▸ Problem:
Give an exact reproduction of the lines from the one with "This record shows" to the final line of the entries below, both ends included, and omit the pictures.

== Excerpted data ==

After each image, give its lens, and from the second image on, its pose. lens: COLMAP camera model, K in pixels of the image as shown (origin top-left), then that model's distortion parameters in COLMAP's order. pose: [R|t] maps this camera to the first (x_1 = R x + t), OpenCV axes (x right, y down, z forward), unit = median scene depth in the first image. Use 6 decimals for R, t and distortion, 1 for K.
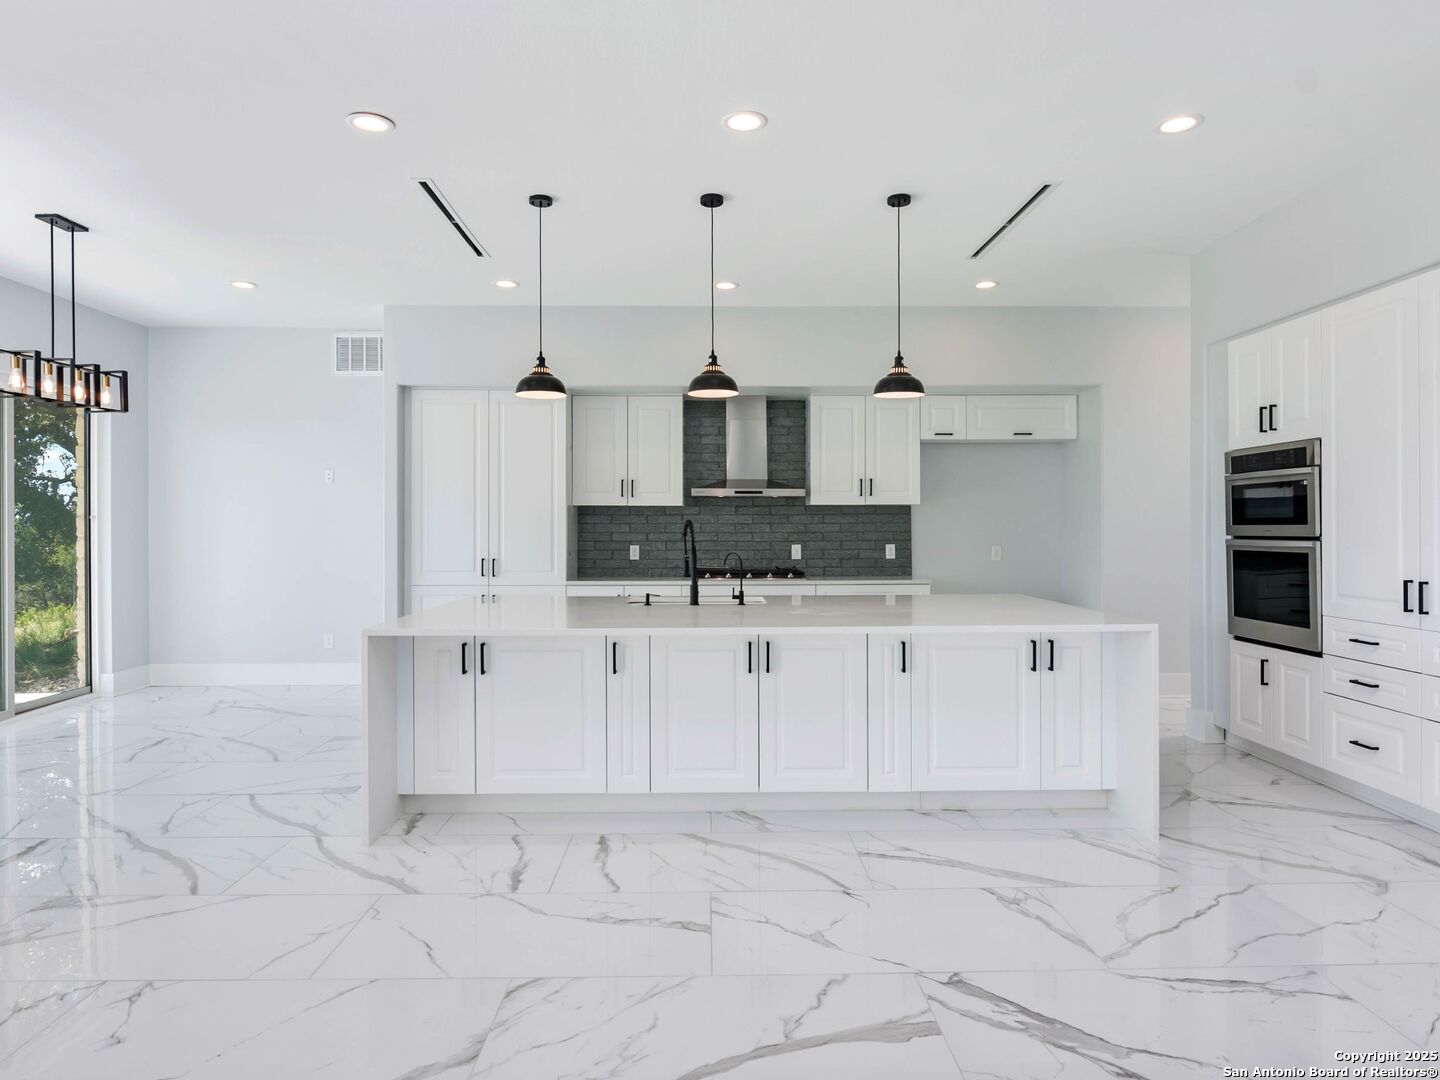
lens RADIAL K [[861.4, 0, 717.1], [0, 861.4, 532.5], [0, 0, 1]] dist [0.002667, -0.002773]
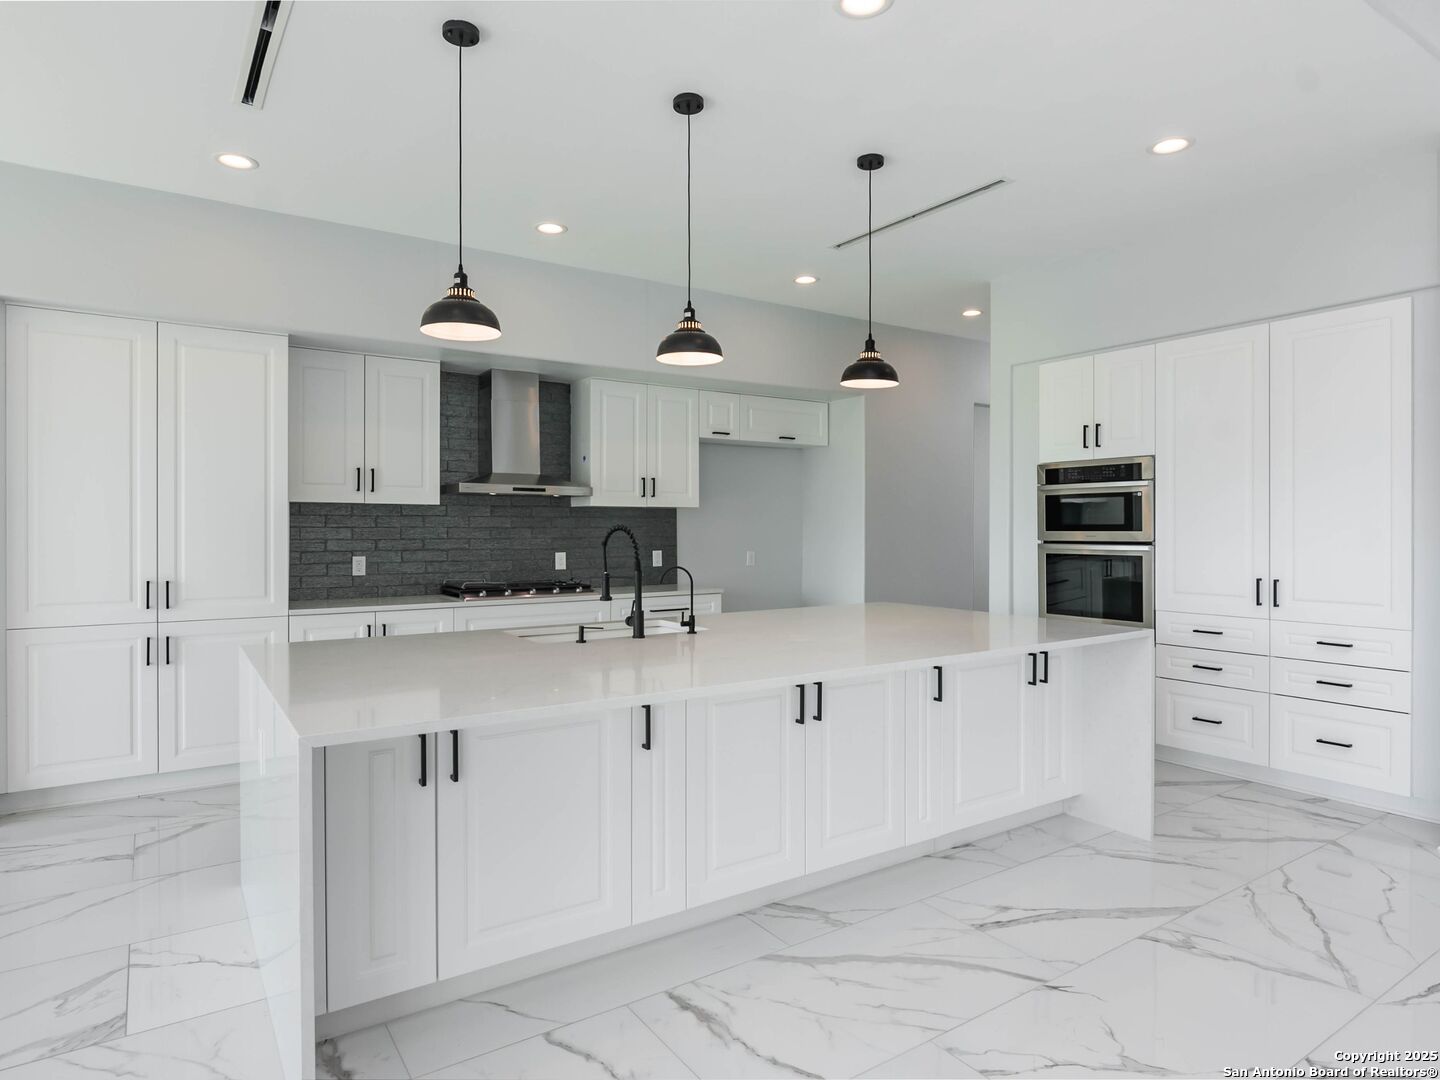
lens RADIAL K [[849.0, 0, 721.9], [0, 849.0, 534.8], [0, 0, 1]] dist [-0.007317, -0.000178]
pose [[0.840550, -0.002355, 0.541729, -0.277235], [0.002201, 0.999997, 0.000932, -0.004730], [-0.541730, 0.000409, 0.840553, 0.255456]]
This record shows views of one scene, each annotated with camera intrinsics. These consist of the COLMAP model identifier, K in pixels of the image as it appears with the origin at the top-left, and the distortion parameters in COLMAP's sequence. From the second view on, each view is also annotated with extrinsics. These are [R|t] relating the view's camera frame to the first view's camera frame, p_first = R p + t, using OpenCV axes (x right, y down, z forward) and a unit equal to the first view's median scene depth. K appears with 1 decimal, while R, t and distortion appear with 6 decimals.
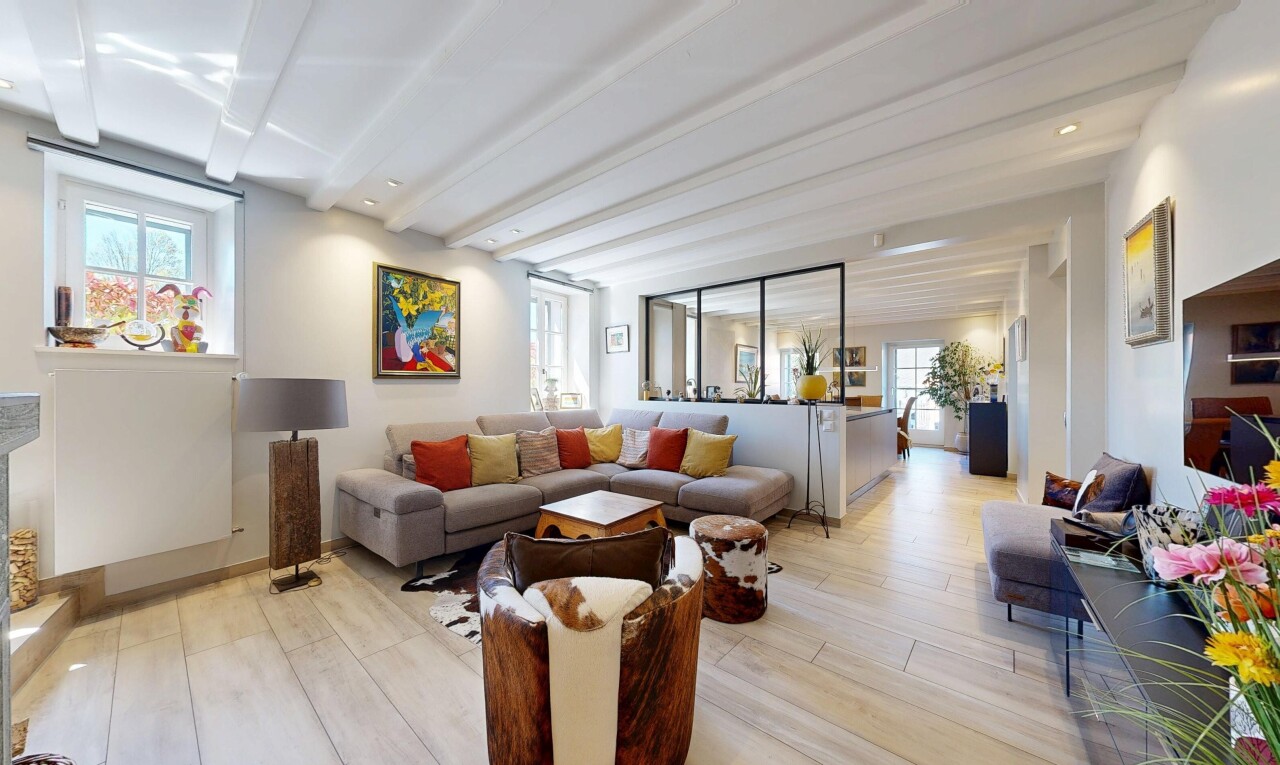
lens RADIAL K [[431.7, 0, 640.0], [0, 431.7, 382.5], [0, 0, 1]] dist [0.014877, -0.000008]
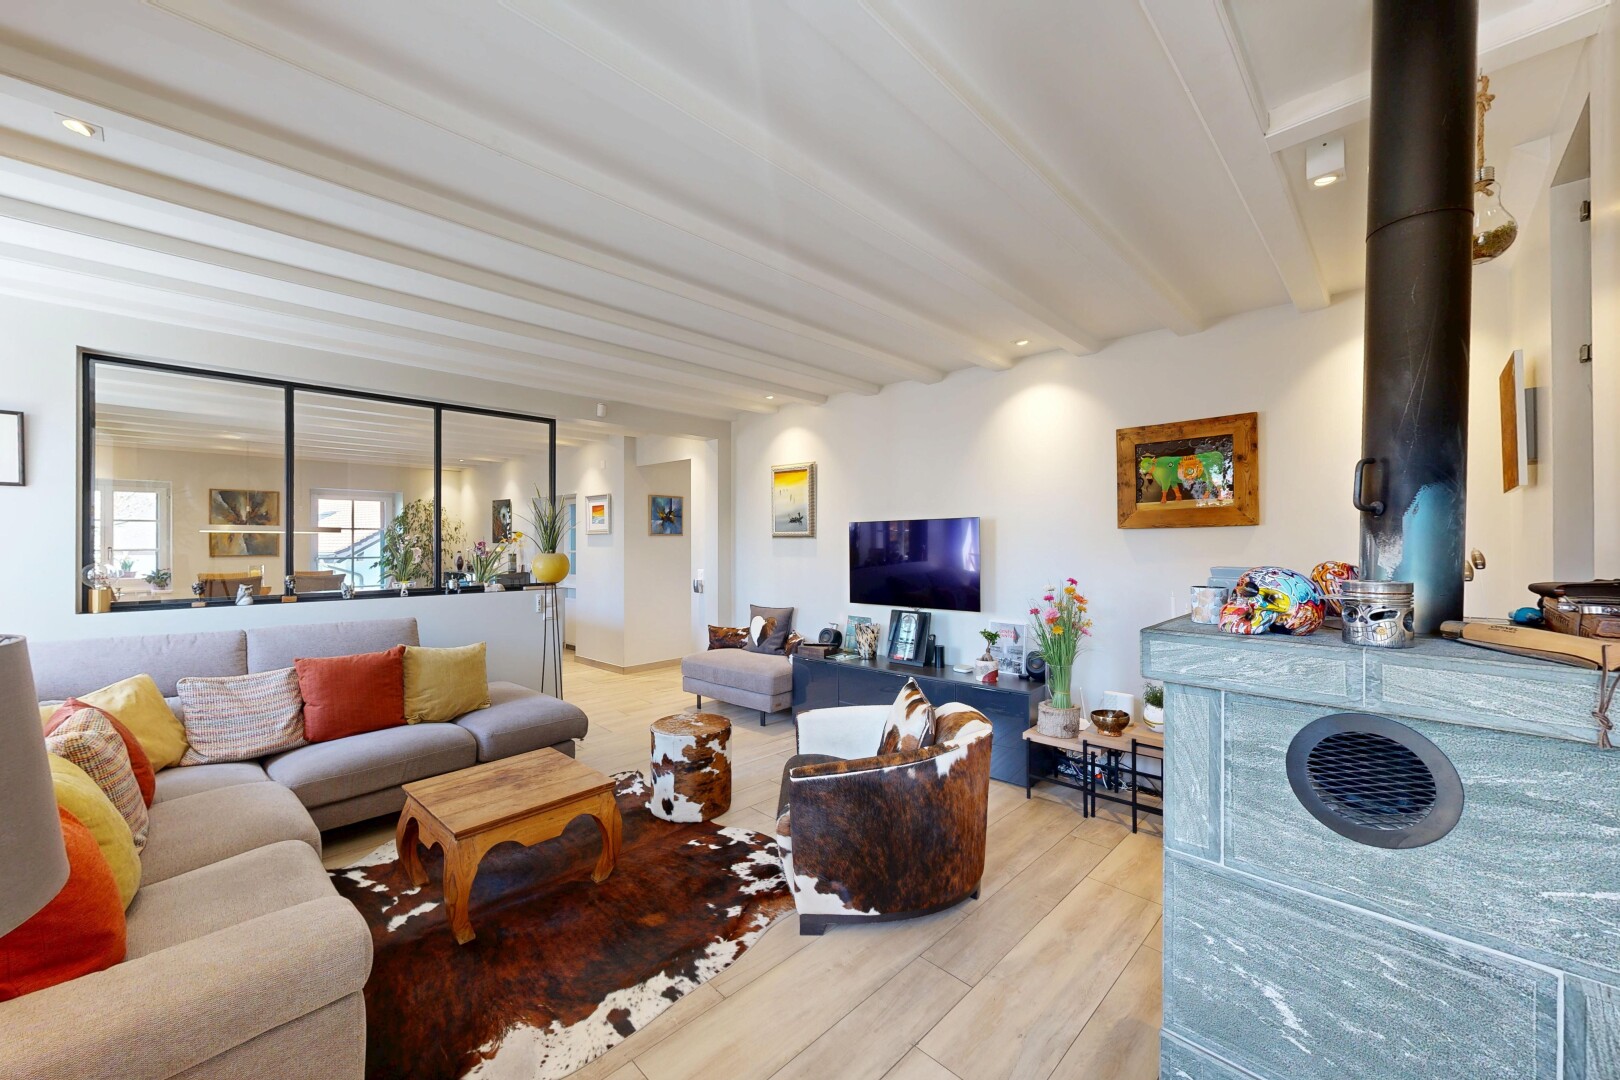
lens RADIAL K [[611.4, 0, 810.0], [0, 611.4, 540.0], [0, 0, 1]] dist [0.006519, 0.000015]
pose [[0.073574, 0.004341, 0.997280, -0.693358], [-0.007389, 0.999965, -0.003807, -0.038716], [-0.997262, -0.007089, 0.073604, 0.410868]]
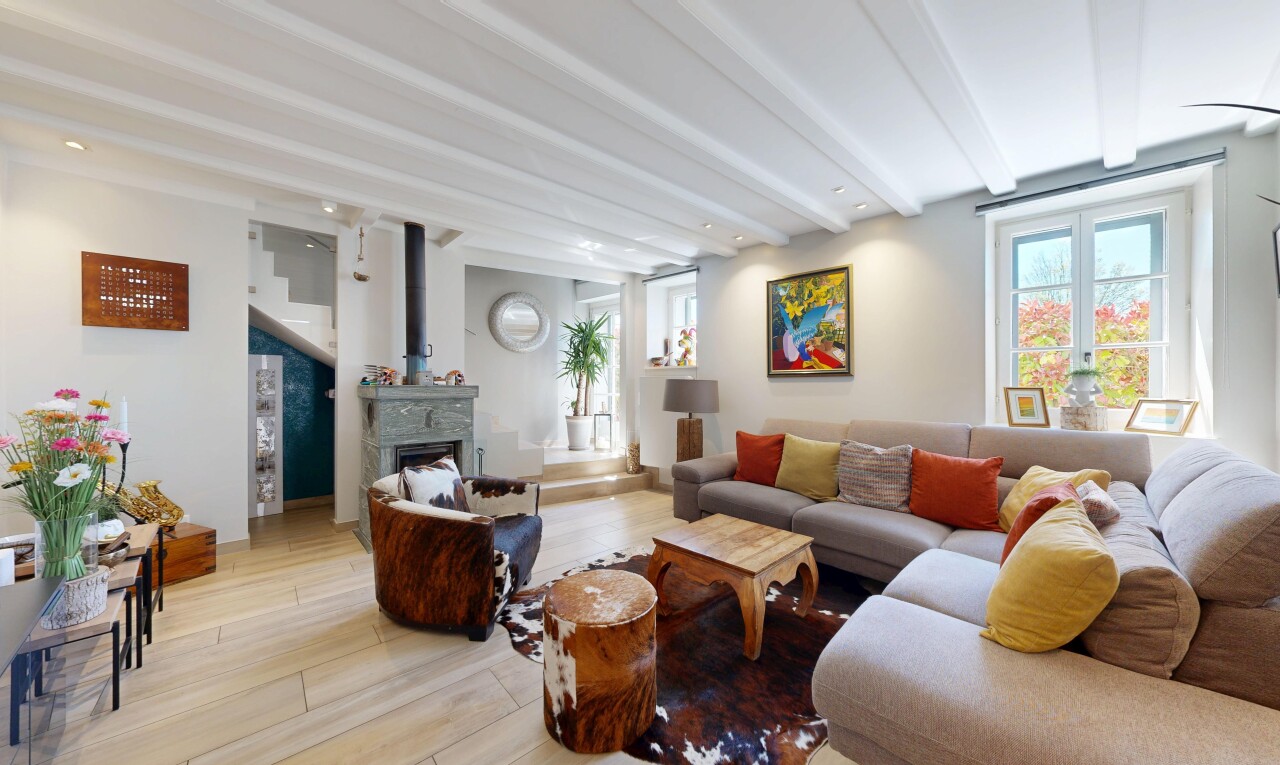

===

▸ Task answer:
This record shows views of one scene, each annotated with camera intrinsics. These consist of the COLMAP model identifier, K in pixels of the image as it appears with the origin at the top-left, and the distortion parameters in COLMAP's sequence. From the second view on, each view is also annotated with extrinsics. These are [R|t] relating the view's camera frame to the first view's camera frame, p_first = R p + t, using OpenCV axes (x right, y down, z forward) and a unit equal to the first view's median scene depth. K appears with 1 decimal, while R, t and distortion appear with 6 decimals.
lens RADIAL K [[431.7, 0, 640.0], [0, 431.7, 382.5], [0, 0, 1]] dist [0.014877, -0.000008]
lens RADIAL K [[611.4, 0, 810.0], [0, 611.4, 540.0], [0, 0, 1]] dist [0.006519, 0.000015]
pose [[0.073574, 0.004341, 0.997280, -0.693358], [-0.007389, 0.999965, -0.003807, -0.038716], [-0.997262, -0.007089, 0.073604, 0.410868]]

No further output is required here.